GILBERT (AZFamily) -- A potential cure for a rare type of blood cancer is currently being used to treat 150 patients at various healthcare centers in the Valley.
Details about the medical breakthrough are being unveiled this week at a major national oncology conference.
It's called CARVYKTI, and it's a kind of therapy that genetically modifies a patient's immune system to fight cancer.
For patients like Susan Lehman, it's giving her health and hope.
"I trust God with my life and with what He has in His plans for me and so that gave me a sense of peace, but it still a scary a thing and telling the kids was hard," said Lehman.
It's been a decade since Lehman was diagnosed with multiple myeloma. The rare type of blood cancer develops in plasma cells in bone marrow.
"That was one of the first kind of things that we heard was well it's treatable, but it's not curable," said Lehman.
Over the years, the 60-year-old mother of four has been in and out of remission.
She's undergone two stem cell transplants and a slew of other treatments.
Then, in March, her oncologist, Banner Health Dr. Sumit Madan, had her try something new: CARVYKTI.
"These types of therapies have been revolutionizing the way we treat multiple myeloma," said Dr. Madan.
Lehman said the immunotherapy has made a big difference just two months in.
"Since then I'm back out hiking and pretty much back to normal," said Lehman.
CARVYKTI is an option for multiple myeloma patients when traditional cancer treatments are no longer effective.
"It utilizes the patients own immune cells to act against the cancer cells," said Dr. Madan.
It's been approved for three years, but new, longer-term data from a study show that CARVYKTI doesn't just slow down the progression of the disease; it helps patients live much longer.
"Historically the outcome of these patients is pretty poor with the average survival of under a year," said Dr. Madan.
It's being hailed as a major medical breakthrough, and even a possible cure.
"If you look at the average age of when a patient with multiple myeloma is diagnosed, they're about 70 years and so if I'm able to keep that patient alive for the next 10-15 years...and they're not dying from their cancer then to me it is a cure," said Dr.
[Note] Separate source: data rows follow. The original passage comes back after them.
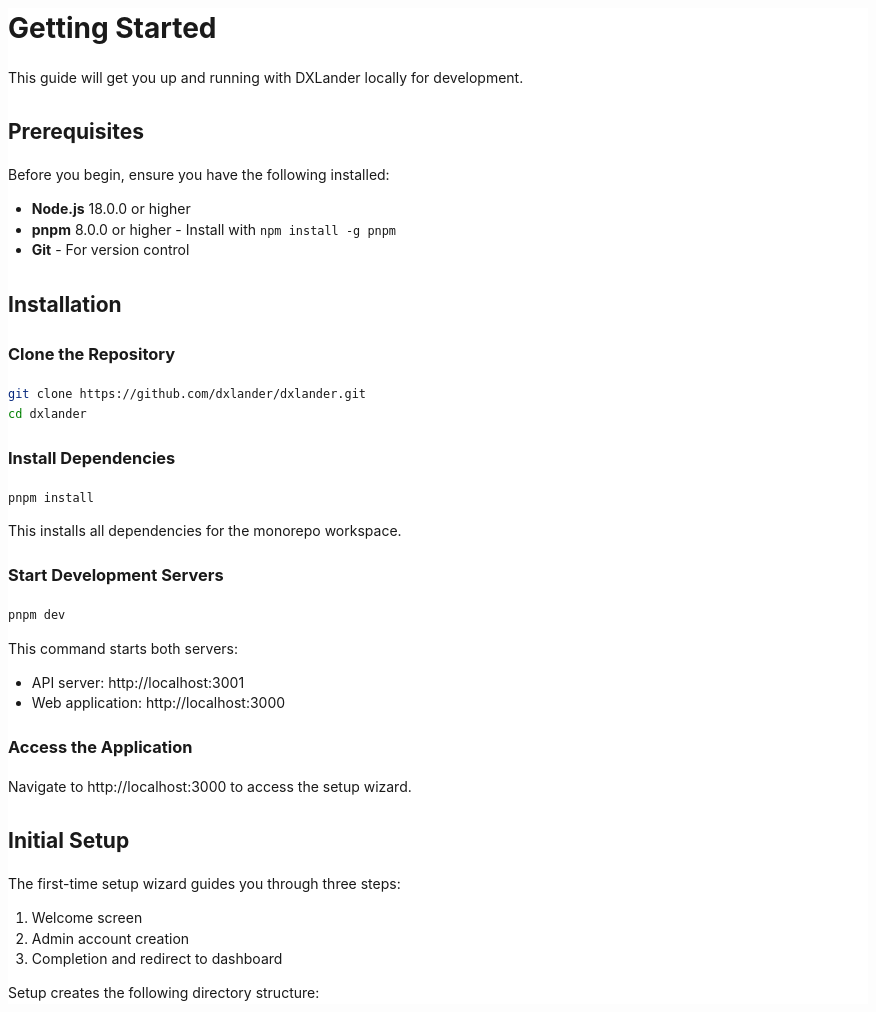# Getting Started

This guide will get you up and running with DXLander locally for development.

## Prerequisites

Before you begin, ensure you have the following installed:

- **Node.js** 18.0.0 or higher
- **pnpm** 8.0.0 or higher - Install with `npm install -g pnpm`
- **Git** - For version control

## Installation

### Clone the Repository

```bash
git clone https://github.com/dxlander/dxlander.git
cd dxlander
```

### Install Dependencies

```bash
pnpm install
```

This installs all dependencies for the monorepo workspace.

### Start Development Servers

```bash
pnpm dev
```

This command starts both servers:

- API server: http://localhost:3001
- Web application: http://localhost:3000

### Access the Application

Navigate to http://localhost:3000 to access the setup wizard.

## Initial Setup

The first-time setup wizard guides you through three steps:

1. Welcome screen
2. Admin account creation
3. Completion and redirect to dashboard

Setup creates the following directory structure:
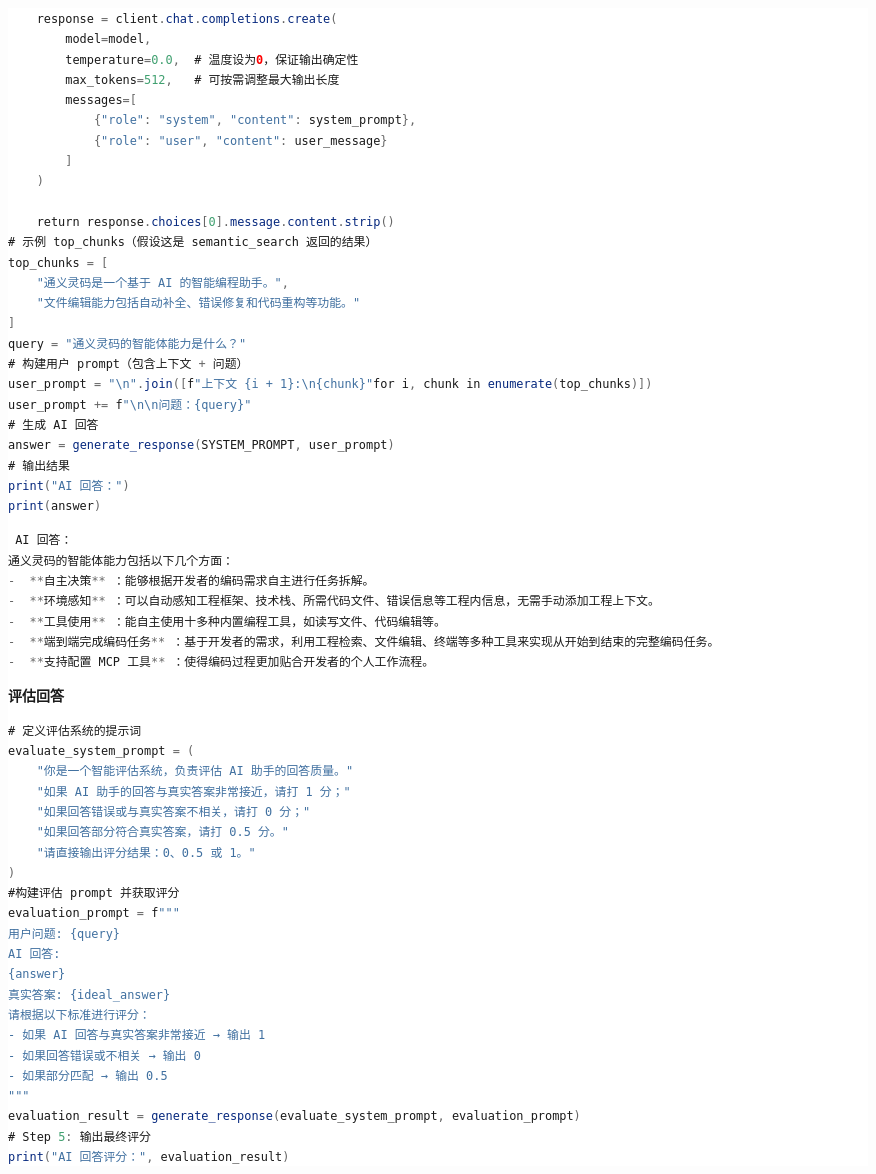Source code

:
 ```java
    response = client.chat.completions.create(
        model=model,
        temperature=0.0,  # 温度设为0，保证输出确定性
        max_tokens=512,   # 可按需调整最大输出长度
        messages=[
            {"role": "system", "content": system_prompt},
            {"role": "user", "content": user_message}
        ]
    )
    
    return response.choices[0].message.content.strip()
# 示例 top_chunks（假设这是 semantic_search 返回的结果）
top_chunks = [
    "通义灵码是一个基于 AI 的智能编程助手。",
    "文件编辑能力包括自动补全、错误修复和代码重构等功能。"
]
query = "通义灵码的智能体能力是什么？"
# 构建用户 prompt（包含上下文 + 问题）
user_prompt = "\n".join([f"上下文 {i + 1}:\n{chunk}"for i, chunk in enumerate(top_chunks)])
user_prompt += f"\n\n问题：{query}"
# 生成 AI 回答
answer = generate_response(SYSTEM_PROMPT, user_prompt)
# 输出结果
print("AI 回答：")
print(answer)
```

```java
 AI 回答：
通义灵码的智能体能力包括以下几个方面：
-  **自主决策** ：能够根据开发者的编码需求自主进行任务拆解。
-  **环境感知** ：可以自动感知工程框架、技术栈、所需代码文件、错误信息等工程内信息，无需手动添加工程上下文。
-  **工具使用** ：能自主使用十多种内置编程工具，如读写文件、代码编辑等。
-  **端到端完成编码任务** ：基于开发者的需求，利用工程检索、文件编辑、终端等多种工具来实现从开始到结束的完整编码任务。
-  **支持配置 MCP 工具** ：使得编码过程更加贴合开发者的个人工作流程。
```

**评估回答** 

```java
# 定义评估系统的提示词
evaluate_system_prompt = (
    "你是一个智能评估系统，负责评估 AI 助手的回答质量。"
    "如果 AI 助手的回答与真实答案非常接近，请打 1 分；"
    "如果回答错误或与真实答案不相关，请打 0 分；"
    "如果回答部分符合真实答案，请打 0.5 分。"
    "请直接输出评分结果：0、0.5 或 1。"
)
#构建评估 prompt 并获取评分
evaluation_prompt = f"""
用户问题: {query}
AI 回答:
{answer}
真实答案: {ideal_answer}
请根据以下标准进行评分：
- 如果 AI 回答与真实答案非常接近 → 输出 1
- 如果回答错误或不相关 → 输出 0
- 如果部分匹配 → 输出 0.5
"""
evaluation_result = generate_response(evaluate_system_prompt, evaluation_prompt)
# Step 5: 输出最终评分
print("AI 回答评分：", evaluation_result)
```
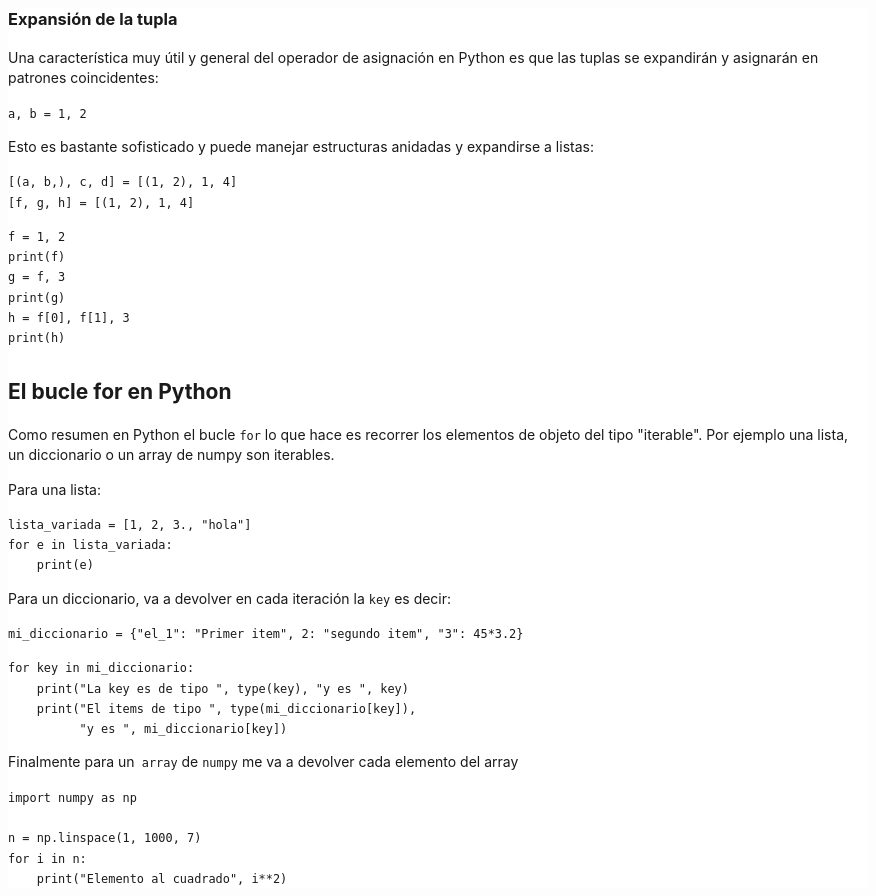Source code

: ### Expansión de la tupla

Una característica muy útil y general del operador de asignación en Python es
que las tuplas se expandirán y asignarán en patrones coincidentes:

```{code-cell} ipython3
a, b = 1, 2
```

Esto es bastante sofisticado y puede manejar estructuras anidadas y
expandirse a listas:

```{code-cell} ipython3
[(a, b,), c, d] = [(1, 2), 1, 4]
[f, g, h] = [(1, 2), 1, 4]
```

```{code-cell} ipython3
f = 1, 2
print(f)
g = f, 3
print(g)
h = f[0], f[1], 3
print(h)
```

## El bucle for en Python

Como resumen en Python el bucle `for` lo que hace es recorrer los elementos de
objeto del tipo "iterable". Por ejemplo una lista, un diccionario o un array
de numpy son iterables.

Para una lista:

```{code-cell} ipython3
lista_variada = [1, 2, 3., "hola"]
for e in lista_variada:
    print(e)
```

Para un diccionario,  va a devolver en cada iteración la `key` es decir:

```{code-cell} ipython3
mi_diccionario = {"el_1": "Primer item", 2: "segundo item", "3": 45*3.2}
```

```{code-cell} ipython3
for key in mi_diccionario:
    print("La key es de tipo ", type(key), "y es ", key)
    print("El items de tipo ", type(mi_diccionario[key]),
          "y es ", mi_diccionario[key])
```

Finalmente para un` array` de `numpy` me va a devolver cada elemento del
array

```{code-cell} ipython3
import numpy as np

n = np.linspace(1, 1000, 7)
for i in n:
    print("Elemento al cuadrado", i**2)
```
Madan.
And the words cure and cancer in the same sentence encourage patients like Lehman to keep fighting.
"I just can't even fathom, I really can't. It just would change my life," said Lehman. "This is the most hopeful that I've been in a long time."
The landmark data that illustrates this improved survival rate will be presented this week at the American Society of Clinical Oncology Annual Meeting in Chicago.